Throwing the Bouquet
- Just before leaving to change into her going-away clothes, the bride signals her bridesmaid, and they would stand in a doorway, stairs or any spot where she might conveniently throw her bouquet.
- The bridesmaids will help to get all the single women together to catch it.
- The master of ceremony stops the music to announce the event. The person who catches the bouquet, according to superstition, will be the next to marry.
Throwing the Garter
- After the bouquet toss, the groom takes your garter off your leg (often done with his teeth). This is usually done on the dance floor. A chair is settled there so the bride can sit or place her foot to reveal her leg.
- The groom will remove the garter and throw it to the group of single men. The lucky bachelor to catch this garter, just as the woman who catches the bouquet, will be the next to marry.
- Many modern couples prefer to have the groom throw a bride's silken handkerchief in which they have tied some candies (to add weight).
Departure of the couple
- After dancing and chatting with all their friends, the wise couple will leave before becoming too exhausted.
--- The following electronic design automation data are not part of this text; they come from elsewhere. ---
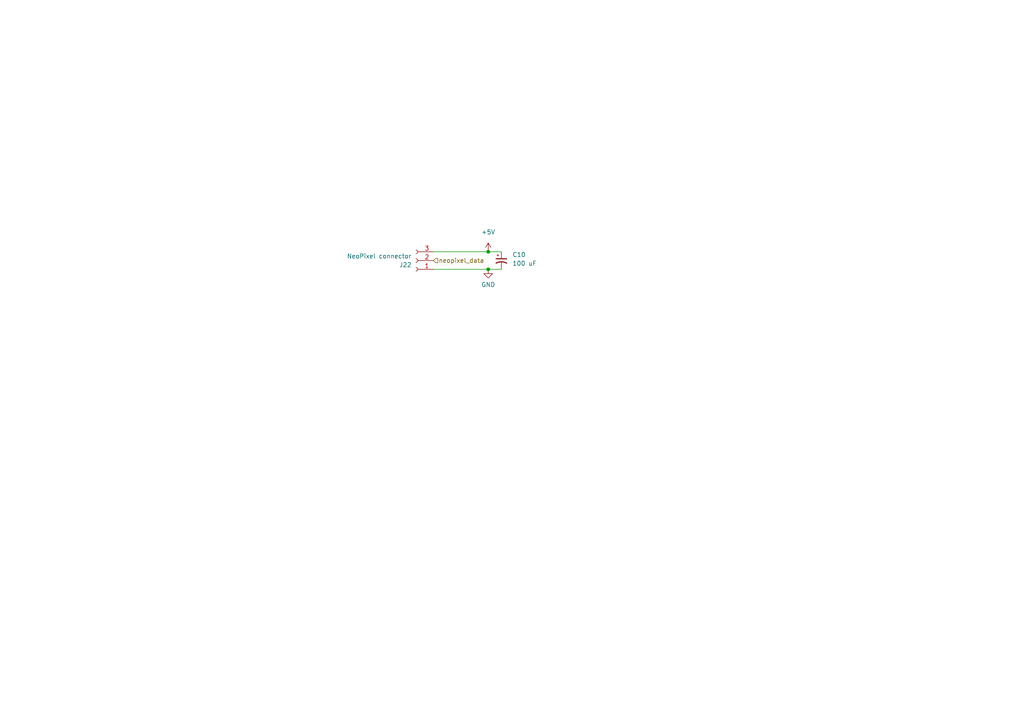
<source format=kicad_sch>
(kicad_sch (version 20211123) (generator eeschema)

  (uuid 9df168fa-053a-4952-8cc7-b6164f4f0d9a)

  (paper "A4")

  

  (junction (at 141.605 78.105) (diameter 0) (color 0 0 0 0)
    (uuid 277600f5-c396-4515-a47f-12852030cb34)
  )
  (junction (at 141.605 73.025) (diameter 0) (color 0 0 0 0)
    (uuid ab45e4cc-296e-41c6-87a1-6d12e13bd0cb)
  )

  (wire (pts (xy 141.605 78.105) (xy 145.415 78.105))
    (stroke (width 0) (type default) (color 0 0 0 0))
    (uuid 200ad360-a5ae-4375-b6a8-1877107f6ae0)
  )
  (wire (pts (xy 125.73 73.025) (xy 141.605 73.025))
    (stroke (width 0) (type default) (color 0 0 0 0))
    (uuid 4d74e04f-df7d-42a9-952a-f47c32d3c96a)
  )
  (wire (pts (xy 141.605 73.025) (xy 145.415 73.025))
    (stroke (width 0) (type default) (color 0 0 0 0))
    (uuid 609d214d-1660-487c-8bd1-7be264358ed7)
  )
  (wire (pts (xy 125.73 78.105) (xy 141.605 78.105))
    (stroke (width 0) (type default) (color 0 0 0 0))
    (uuid c877a1d5-36ce-4cd2-83d5-d805cba5c9a7)
  )

  (hierarchical_label "neopixel_data" (shape input) (at 125.73 75.565 0)
    (effects (font (size 1.27 1.27)) (justify left))
    (uuid 63be7722-a552-496c-9ea7-f52b9ff92317)
  )

  (symbol (lib_id "Device:C_Polarized_Small_US") (at 145.415 75.565 0) (unit 1)
    (in_bom yes) (on_board yes) (fields_autoplaced)
    (uuid 062768c9-8997-47ec-b936-b438a0f8a9d1)
    (property "Reference" "C10" (id 0) (at 148.59 73.8631 0)
      (effects (font (size 1.27 1.27)) (justify left))
    )
    (property "Value" "100 uF" (id 1) (at 148.59 76.4031 0)
      (effects (font (size 1.27 1.27)) (justify left))
    )
    (property "Footprint" "Capacitor_THT:CP_Radial_D6.3mm_P2.50mm" (id 2) (at 145.415 75.565 0)
      (effects (font (size 1.27 1.27)) hide)
    )
    (property "Datasheet" "~" (id 3) (at 145.415 75.565 0)
      (effects (font (size 1.27 1.27)) hide)
    )
    (pin "1" (uuid 1337cc49-8ddc-44b2-91e5-61ffd0c3a70c))
    (pin "2" (uuid 1b65fc29-97ae-492e-86dd-479bc420559b))
  )

  (symbol (lib_id "Connector:Conn_01x03_Female") (at 120.65 75.565 180) (unit 1)
    (in_bom yes) (on_board yes) (fields_autoplaced)
    (uuid 43844db6-731d-464e-8e53-f01db0754155)
    (property "Reference" "J22" (id 0) (at 119.38 76.8351 0)
      (effects (font (size 1.27 1.27)) (justify left))
    )
    (property "Value" "NeoPixel connector" (id 1) (at 119.38 74.2951 0)
      (effects (font (size 1.27 1.27)) (justify left))
    )
    (property "Footprint" "Connector_JST:JST_XH_B3B-XH-A_1x03_P2.50mm_Vertical" (id 2) (at 120.65 75.565 0)
      (effects (font (size 1.27 1.27)) hide)
    )
    (property "Datasheet" "~" (id 3) (at 120.65 75.565 0)
      (effects (font (size 1.27 1.27)) hide)
    )
    (pin "1" (uuid ad797905-2eee-4c50-b075-3b1d9bf54b46))
    (pin "2" (uuid ad8eaf8c-475d-4efe-86cd-80cd6cfa7c11))
    (pin "3" (uuid 6db0f64d-6f81-493b-b43b-5e325fbafe5f))
  )

  (symbol (lib_id "power:+5V") (at 141.605 73.025 0) (unit 1)
    (in_bom yes) (on_board yes) (fields_autoplaced)
    (uuid 8639d649-e3e2-4f94-9486-4106c19ee88b)
    (property "Reference" "#PWR022" (id 0) (at 141.605 76.835 0)
      (effects (font (size 1.27 1.27)) hide)
    )
    (property "Value" "+5V" (id 1) (at 141.605 67.31 0))
    (property "Footprint" "" (id 2) (at 141.605 73.025 0)
      (effects (font (size 1.27 1.27)) hide)
    )
    (property "Datasheet" "" (id 3) (at 141.605 73.025 0)
      (effects (font (size 1.27 1.27)) hide)
    )
    (pin "1" (uuid c3e10e79-5877-4e60-95a5-4edbcf22ce29))
  )

  (symbol (lib_id "power:GND") (at 141.605 78.105 0) (unit 1)
    (in_bom yes) (on_board yes) (fields_autoplaced)
    (uuid b0128918-948a-4ca7-a626-4bfc06476add)
    (property "Reference" "#PWR021" (id 0) (at 141.605 84.455 0)
      (effects (font (size 1.27 1.27)) hide)
    )
    (property "Value" "GND" (id 1) (at 141.605 82.55 0))
    (property "Footprint" "" (id 2) (at 141.605 78.105 0)
      (effects (font (size 1.27 1.27)) hide)
    )
    (property "Datasheet" "" (id 3) (at 141.605 78.105 0)
      (effects (font (size 1.27 1.27)) hide)
    )
    (pin "1" (uuid b1dd209b-8895-4afb-8e9b-7746d49360f1))
  )
)

</source>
- You can choose to disappear to change into you going-away clothes and come back for a final getaway, or just make a grand exit after the bouquet and garter ceremony.
- A bridesmaid could be in charge of getting the parents of the couple to come for a last good-bye.
- The best man leads the way through the crowd to the waiting car.
- The guests could be supplied with petals of flowers, rice, or confetti (if permitted) to pelt the couple as they pass, calling out good-byes and best wishes.
- Many couples want to mingle with their guest and dance until wee hours of the night.
- The tradition dictates that guest stay at the reception until the bride and groom depart. If you plan to stay late, you should advise your guests; in that case, proper etiquette indicates that they can leave after the cake cutting ceremony if they wish.